HOW TO COMPLETE THIS TASK. The records must be duplicated exactly, with every picture left out.
Start of Block
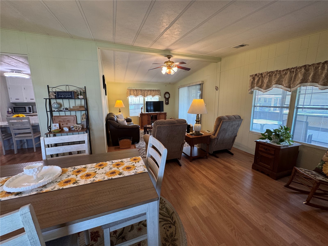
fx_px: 133
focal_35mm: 14
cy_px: 123
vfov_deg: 85.7
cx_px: 164
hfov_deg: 102.1
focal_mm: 2.22
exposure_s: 1/60
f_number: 2.2
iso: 200
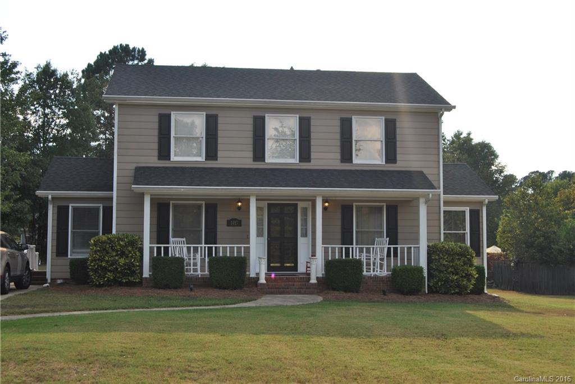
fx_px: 767
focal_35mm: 48
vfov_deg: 28.1
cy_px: 192
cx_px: 288
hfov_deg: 41.1
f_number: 8
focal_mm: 32
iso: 100
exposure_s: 1/200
End of Block
FINISHED TASK.
fx_px: 133
focal_35mm: 14
cy_px: 123
vfov_deg: 85.7
cx_px: 164
hfov_deg: 102.1
focal_mm: 2.22
exposure_s: 1/60
f_number: 2.2
iso: 200
fx_px: 767
focal_35mm: 48
vfov_deg: 28.1
cy_px: 192
cx_px: 288
hfov_deg: 41.1
f_number: 8
focal_mm: 32
iso: 100
exposure_s: 1/200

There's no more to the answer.